THIS REALLY COULD BE REPRESENTED AS A REINING BACK. ΤΟ

INTRODUCE THE POWER OF DISSOLUTION NOW THEREFORE ENABLES

US TO KEEP THE OPTIONS OPEN.

II) WE BELIEVE THAT IT WILL BE PRUDENT TO RETAIN THE

FLEXIBILITY OVER TIMING OF ELECTIONS WHICH THE POWER OF

DISSOLUTION WILL PROVIDE, EVEN THOUGH FOR THE MOMENT WE

DO NOT ENVISAGE IT BEING USED. ALTHOUGH IT WOULD BE

POSSIBLE, AS YOU SUGGEST, TO VARY THE TIMING OF ELECTIONS

BY A SPECIFIC LEGISLATIVE PROVISION AT ANY TIME, WE THINK

THAT THIS COULD BE A DANGEROUS PRECEDENT FOR THE SAR,

SINCE A SIMILAR MECHANISM COULD EQUALLY BE USED TO

LENGTHEN THE LIFE OF A LEGISLATURE IN ORDER TO AVOID

ELECTIONS.

III) LOOKING TO THE PERIOD AFTER 1997.

WE ARE INCLINED TO THINK AT THIS STAGE THAT IT WOULD BE

BETTER FOR THE CHIEF EXECUTIVE IN THE SAR TO HAVE THE

POWER OF DISSOLUTION THAN NOT. WE DO NOT REALLY THINK

THAT THE ABSENCE OF THE POWER WILL PROVIDE A GREATER

INCENTIVE TO COMPROMISE IN A DEADLOCK.

Instruction =
Extract the passage on the power of dissolution in full, word for word. The lines that come next have no connection to the passage on the power of dissolution.

Supplied information =
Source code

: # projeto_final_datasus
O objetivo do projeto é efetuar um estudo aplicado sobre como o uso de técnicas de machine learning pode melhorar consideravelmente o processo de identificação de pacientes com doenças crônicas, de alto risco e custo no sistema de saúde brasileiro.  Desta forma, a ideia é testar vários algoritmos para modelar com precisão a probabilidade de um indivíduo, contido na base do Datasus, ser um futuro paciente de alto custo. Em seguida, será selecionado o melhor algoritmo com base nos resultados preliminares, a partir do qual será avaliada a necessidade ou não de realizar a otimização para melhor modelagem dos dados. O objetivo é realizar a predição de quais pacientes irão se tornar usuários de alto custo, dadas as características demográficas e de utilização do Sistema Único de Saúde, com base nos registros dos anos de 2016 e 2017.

Reply to the exercise =
THIS REALLY COULD BE REPRESENTED AS A REINING BACK. ΤΟ

INTRODUCE THE POWER OF DISSOLUTION NOW THEREFORE ENABLES

US TO KEEP THE OPTIONS OPEN.

II) WE BELIEVE THAT IT WILL BE PRUDENT TO RETAIN THE

FLEXIBILITY OVER TIMING OF ELECTIONS WHICH THE POWER OF

DISSOLUTION WILL PROVIDE, EVEN THOUGH FOR THE MOMENT WE

DO NOT ENVISAGE IT BEING USED. ALTHOUGH IT WOULD BE

POSSIBLE, AS YOU SUGGEST, TO VARY THE TIMING OF ELECTIONS

BY A SPECIFIC LEGISLATIVE PROVISION AT ANY TIME, WE THINK

THAT THIS COULD BE A DANGEROUS PRECEDENT FOR THE SAR,

SINCE A SIMILAR MECHANISM COULD EQUALLY BE USED TO

LENGTHEN THE LIFE OF A LEGISLATURE IN ORDER TO AVOID

ELECTIONS.

III) LOOKING TO THE PERIOD AFTER 1997.

WE ARE INCLINED TO THINK AT THIS STAGE THAT IT WOULD BE

BETTER FOR THE CHIEF EXECUTIVE IN THE SAR TO HAVE THE

POWER OF DISSOLUTION THAN NOT. WE DO NOT REALLY THINK

THAT THE ABSENCE OF THE POWER WILL PROVIDE A GREATER

INCENTIVE TO COMPROMISE IN A DEADLOCK.